Em outras palavras, os(as) indivíduos(as) se construiriam socialmente através de experiências sociais. Seriam elas que articulariam o trabalho do(a) indivíduo(a), definiriam sua identidade, dariam sentido e coerência a suas ações, sempre dialogando com as lógicas de ação que encontrariam ao longo de vários momentos e instâncias.

Dubet usa como exemplo desse processo de construção de identidade a experiência dos(as) adolescentes das periferias de Paris, bairros que são conhecidos como “banlieues”: aqueles(as) jovens não seriam apenas vítimas do desemprego, do fracasso escolar e da pobreza, estariam também submetidos(as) a um conjunto amplo de estereótipos negativos, à estigmas que os(as) afetam negativamente, associados à má reputação do bairro em que vivem, ao racismo e à violência policial de que são, na maior parte das vezes, o alvo preferencial. Nesse sentido, muitos(as) desses(as) jovens acabariam interiorizando justamente esses “papéis” de vítimas, aceitariam a imagem negativa a que estariam associados(as), como a incapacidade, a ausência de vontade, o fracasso escolar e a violência.

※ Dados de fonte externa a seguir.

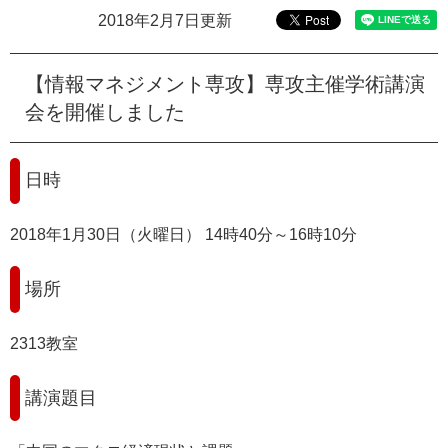
e
2018年2月7日更新
カ
ス
タ
【情報マネジメント専攻】専攻主催学術講演
ム
会を開催しました
検
索
日時
2018年1月30日（火曜日） 14時40分～16時10分
場所
2313教室
講演題目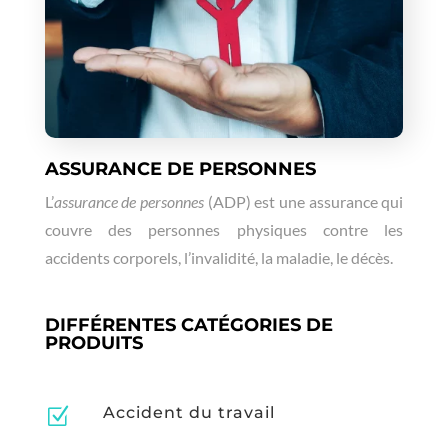
ASSURANCE DE PERSONNES
L’
assurance de personnes
(ADP) est une assurance qui
couvre des personnes physiques contre les
accidents corporels, l’invalidité, la maladie, le décès.
DIFFÉRENTES CATÉGORIES DE
PRODUITS
Accident du travail
Z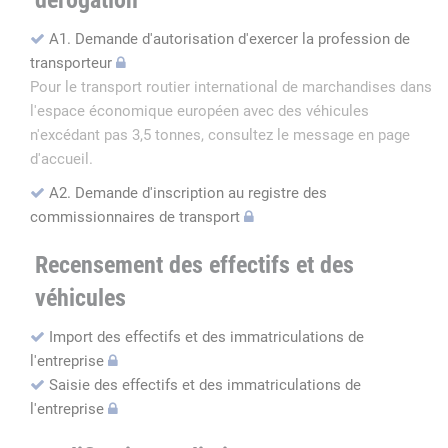
dérogation
A1. Demande d'autorisation d'exercer la profession de
transporteur
Pour le transport routier international de marchandises dans
l'espace économique européen avec des véhicules
n'excédant pas 3,5 tonnes, consultez le message en page
d'accueil.
A2. Demande d'inscription au registre des
commissionnaires de transport
Recensement des effectifs et des
véhicules
Import des effectifs et des immatriculations de
l'entreprise
Saisie des effectifs et des immatriculations de
l'entreprise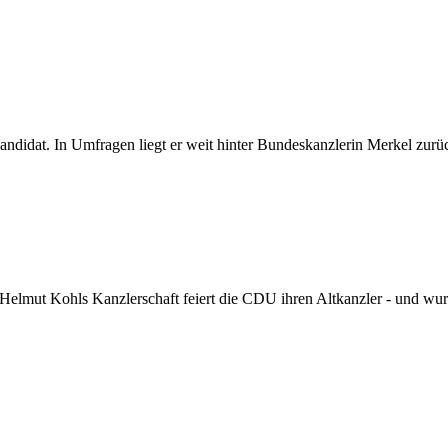
ndidat. In Umfragen liegt er weit hinter Bundeskanzlerin Merkel zurü
Helmut Kohls Kanzlerschaft feiert die CDU ihren Altkanzler - und wur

No entanto, aí aqui que entra a novidade da argumentação de Dubet: essa “interiorização” não seria passiva, cega ou “alienada”. Ao contrário, quando reforçam deliberadamente os estereótipos negativos de que são “vítimas”, os(as) jovens agiriam estrategicamente. Negociariam e venderiam uma imagem que é exagerada propositalmente. Ou seja, exagerariam demasiadamente a violência, a delinquência e se identificariam excessivamente com os(as) personagens com que seriam associados(as). Assim, acabariam reconstruindo um “eu” próprio, independente das categorias de identidade impostas de fora; buscariam dar uma certa “dignidade” própria a seu comportamento – por mais rechaçado que sejam considerado pelo senso comum. (DUBET, 2003, p. 90).

 

Para Refletir

Soldados Suburbanos - Gangsta Rap [Clip Oficial] (2013).

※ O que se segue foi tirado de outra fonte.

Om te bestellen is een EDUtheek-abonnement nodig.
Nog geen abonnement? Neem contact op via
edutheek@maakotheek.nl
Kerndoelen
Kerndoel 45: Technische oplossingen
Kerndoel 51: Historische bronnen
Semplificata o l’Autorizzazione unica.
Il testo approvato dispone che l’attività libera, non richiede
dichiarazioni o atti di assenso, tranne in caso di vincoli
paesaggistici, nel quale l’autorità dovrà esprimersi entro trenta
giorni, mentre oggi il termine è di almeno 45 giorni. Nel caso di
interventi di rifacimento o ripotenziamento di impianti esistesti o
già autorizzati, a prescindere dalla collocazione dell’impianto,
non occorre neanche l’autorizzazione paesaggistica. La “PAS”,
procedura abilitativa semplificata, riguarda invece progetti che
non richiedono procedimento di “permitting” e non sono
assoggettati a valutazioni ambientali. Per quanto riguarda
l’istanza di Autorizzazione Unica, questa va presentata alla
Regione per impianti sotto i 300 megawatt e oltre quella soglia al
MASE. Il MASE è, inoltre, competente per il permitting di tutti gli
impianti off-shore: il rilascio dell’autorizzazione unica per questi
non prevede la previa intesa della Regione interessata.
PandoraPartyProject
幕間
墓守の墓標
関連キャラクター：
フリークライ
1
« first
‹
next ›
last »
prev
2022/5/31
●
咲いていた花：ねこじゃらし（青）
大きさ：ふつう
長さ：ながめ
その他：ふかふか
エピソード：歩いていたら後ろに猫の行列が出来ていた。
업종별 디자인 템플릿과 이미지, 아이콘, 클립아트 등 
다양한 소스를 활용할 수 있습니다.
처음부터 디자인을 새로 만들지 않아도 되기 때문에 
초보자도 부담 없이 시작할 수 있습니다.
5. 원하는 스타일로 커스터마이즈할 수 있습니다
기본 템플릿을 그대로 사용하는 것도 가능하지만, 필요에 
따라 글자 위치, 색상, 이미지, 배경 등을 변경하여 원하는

Entrevista com Rap Gyn (2011).

 

O clipe acima é da banda “Soldados Urbanos”, um grupo de Rap de Goiânia/GO. Tentamos encontrar a letra da música, mas nos principais sites que reúnem letra e vídeo (como vagalume.com.br ou letras.mus.br), esta banda não aparece. É compreensível. O tipo de música dessa banda, a exemplo de várias outras existentes, é conhecido como “gangsta rap”, um estilo cujo termo foi cunhado pelos meios de comunicação para descrever um gênero que se caracteriza pela descrição do dia a dia violento dos(as) jovens das grandes cidades. A palavra gangsta é derivado de gangster, soletrada pela pronúncia no inglês vernáculo afro-americano. Surgido nos anos 1980 nos EUA (entre os pioneiros, o hoje bastante conhecido Ice-T), as letras desse gênero são geralmente consideradas violentas e tendem a criticar a sociedade e mostrar ao mundo a injustiça, sendo que algumas apresentam ainda a perspectiva do(a) criminoso(a), do(a) bandido(a), do(a) marginal. Nesse sentido, se o gênero RAP já é, em alguma medida, estigmatizado, o subgênero GANGSTA RAP é ainda mais intensamente recriminado.

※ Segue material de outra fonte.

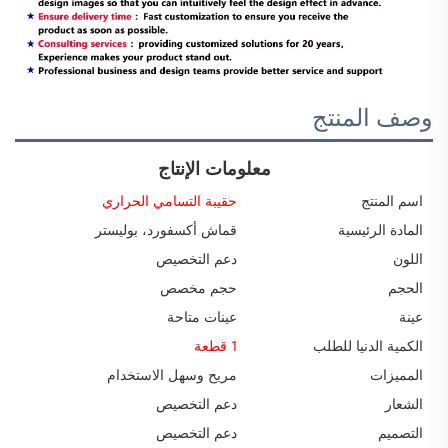
وصف المنتج
معلومات الإنتاج
اسم المنتج
حقيبة التسامي الحراري
المادة الرئيسية
قماش أكسفورد، بوليستر
اللون
دعم التخصيص
الحجم
حجم مخصص
عينة
عينات متاحة
الكمية الدنيا للطلب
1 قطعة
المميزات
مريح وسهل الاستخدام
الشعار
دعم التخصيص
التصميم
دعم التخصيص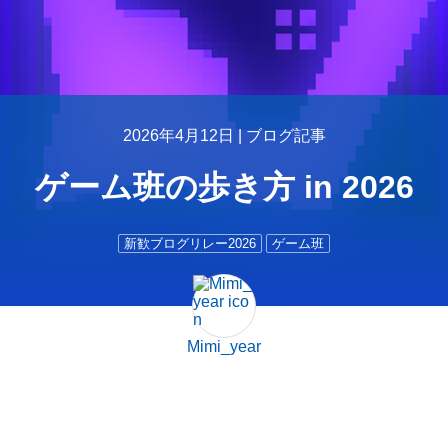
2026年4月12日 |
ブログ記事
ゲーム班の歩き方 in 2026
新歓ブログリレー2026
ゲーム班
Mimi_year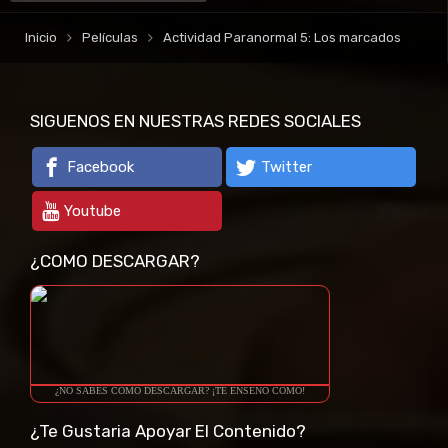
Inicio
Películas
Actividad Paranormal 5: Los marcados
SIGUENOS EN NUESTRAS REDES SOCIALES
Facebook
Twitter
Youtube
¿COMO DESCARGAR?
¿NO SABES COMO DESCARGAR? ¡TE ENSEÑO COMO!
¿Te Gustaria Apoyar El Contenido?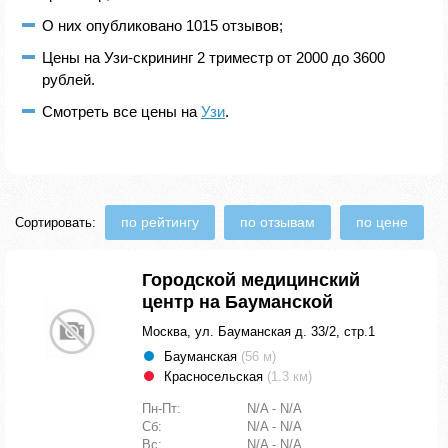
О них опубликовано 1015 отзывов;
Цены на Узи-скрининг 2 триместр от 2000 до 3600
рублей.
Смотреть все цены на
Узи
.
по рейтингу
по отзывам
по цене
Сортировать:
Городской медицинский
центр на Бауманской
Москва, ул. Бауманская д. 33/2, стр.1
Бауманская
(56 м)
Красносельская
(1.3 км)
Пн-Пт:
N/A - N/A
Сб:
N/A - N/A
Вс:
N/A - N/A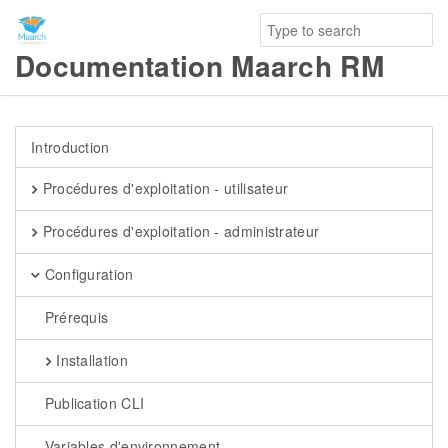
Documentation Maarch RM
Introduction
Procédures d'exploitation - utilisateur
Procédures d'exploitation - administrateur
Configuration
Prérequis
Installation
Publication CLI
Variables d'environnement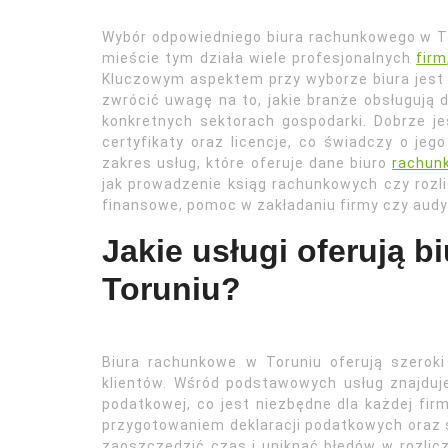
Wybór odpowiedniego biura rachunkowego w To
mieście tym działa wiele profesjonalnych
firm
Kluczowym aspektem przy wyborze biura jest j
zwrócić uwagę na to, jakie branże obsługują d
konkretnych sektorach gospodarki. Dobrze je
certyfikaty oraz licencje, co świadczy o jeg
zakres usług, które oferuje dane biuro
rachun
jak prowadzenie ksiąg rachunkowych czy rozli
finansowe, pomoc w zakładaniu firmy czy audy
Jakie usługi oferują 
Toruniu?
Biura rachunkowe w Toruniu oferują szerok
klientów. Wśród podstawowych usług znajduj
podatkowej, co jest niezbędne dla każdej firm
przygotowaniem deklaracji podatkowych oraz
zaoszczędzić czas i uniknąć błędów w rozlicz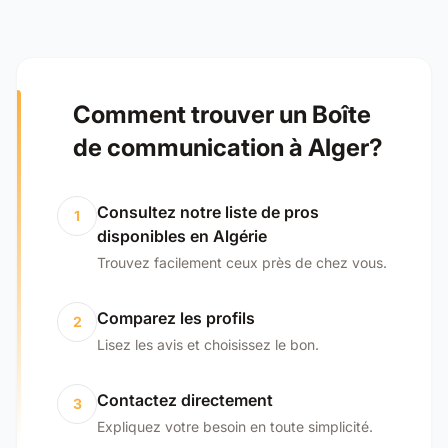
Comment trouver un Boîte
de communication à Alger?
Consultez notre liste de pros
1
disponibles en Algérie
Trouvez facilement ceux près de chez vous.
Comparez les profils
2
Lisez les avis et choisissez le bon.
Contactez directement
3
Expliquez votre besoin en toute simplicité.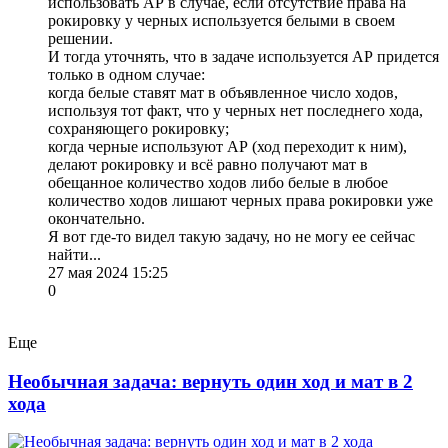
использовать АР в случае, если отсутствие права на
рокировку у черных используется белыми в своем
решении.
И тогда уточнять, что в задаче используется АР придется
только в одном случае:
когда белые ставят мат в объявленное число ходов,
используя тот факт, что у черных нет последнего хода,
сохраняющего рокировку;
когда черные используют АР (ход переходит к ним),
делают рокировку и всё равно получают мат в
обещанное количество ходов либо белые в любое
количество ходов лишают черных права рокировки уже
окончательно.
Я вот где-то видел такую задачу, но не могу ее сейчас
найти...
27 мая 2024 15:25
0
Еще
Необычная задача: вернуть один ход и мат в 2
хода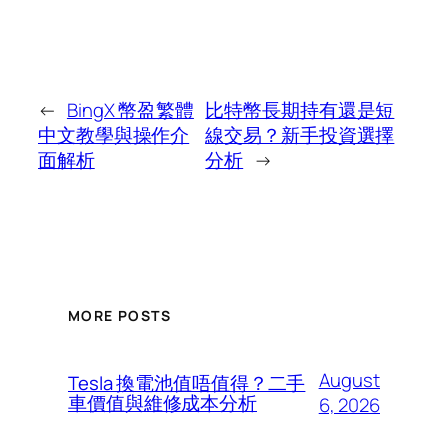
←
BingX 幣盈繁體
比特幣長期持有還是短
中文教學與操作介
線交易？新手投資選擇
面解析
分析
→
MORE POSTS
August
Tesla 換電池值唔值得？二手
車價值與維修成本分析
6, 2026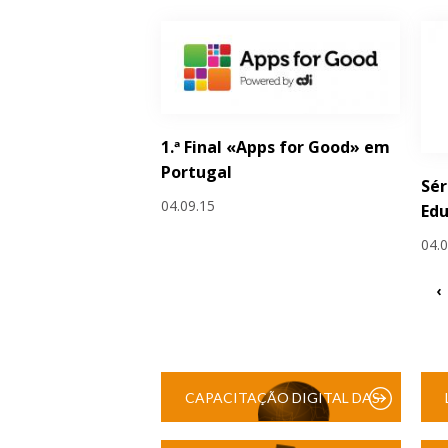
1.ª Final «Apps for Good» em
Portugal
Sér
04.09.15
Edu
04.
‹
CAPACITAÇÃO DIGITAL DAS
ESCOLAS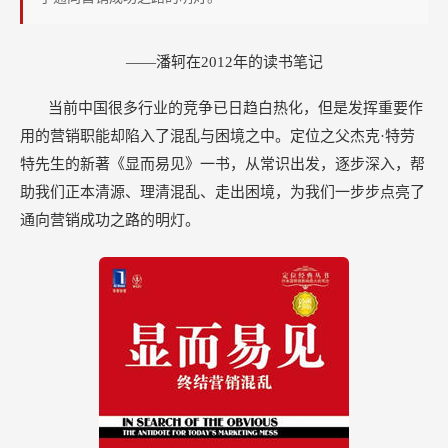
——潘轲在2012年的读书笔记
当前中国很多行业的竞争已日趋白热化，但是发挥重要作
用的营销职能却陷入了混乱与困境之中。定位之父杰克·特劳
特先生的新著《显而易见》一书，从常识出发，逐步深入，帮
助我们正本清源、理清混乱、走出困境，为我们一步步点亮了
通向营销成功之路的明灯。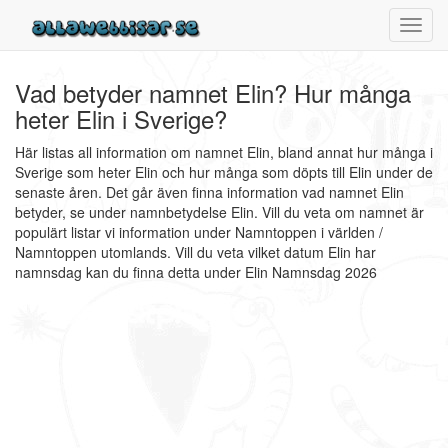
Toggl
navig
Vad betyder namnet Elin? Hur många
heter Elin i Sverige?
Här listas all information om namnet Elin, bland annat hur många i
Sverige som heter Elin och hur många som döpts till Elin under de
senaste åren. Det går även finna information vad namnet Elin
betyder, se under namnbetydelse Elin. Vill du veta om namnet är
populärt listar vi information under Namntoppen i världen /
Namntoppen utomlands. Vill du veta vilket datum Elin har
namnsdag kan du finna detta under Elin Namnsdag 2026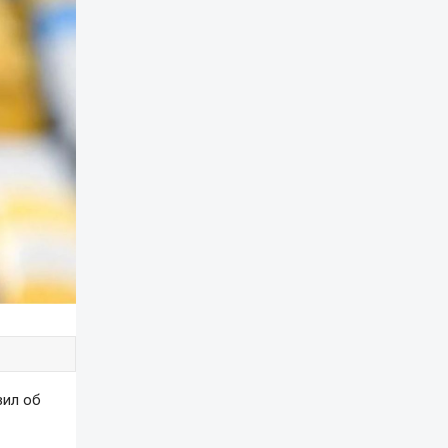
вил об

Contudo, gostaríamos que você, cursista, prestasse atenção na entrevista, realizada por uma rádio comunitária direcionada ao público consumidor desse estilo, com um de seus integrantes e perceba que a forma como ele se expressa, enquanto artista e produtor musical, não se distancia muito da de vários outros artistas, consagrados ou em início de carreira.

Essa experiência de comparar a letra e o clipe da música e o comportamento de seus integrantes na condição de artista (poderíamos dizer, representando papéis diferentes em cada situação), é interessante para percebermos a distância entre aquilo com que nós, expectadores(as), julgamos e o que esses grupos expressam sobre si mesmos.

Para ajudar nesta reflexão, sugerimos mobilizar os argumentos de François Dubet acerca da experiência como forma de socialização.

 

Cursista, o objetivo desses exercícios de reflexão que partem do diálogo com essas perspectivas são fundamentais para nós. Estas possibilitam uma observação de como muitas dessas problemáticas podem estar presentes no nosso cotidiano escolar. De que maneira interpretamos e nos relacionamos com a sociabilidade musical vivida por nossos(as) estudantes?  Como ela pode ser um importante instrumento para melhor nos relacionarmos com eles e elas, e também para desenvolver diferentes reflexões nas aulas de Sociologia? A partir deste momento do nosso núcleo esperamos discutir ainda mais essas questões.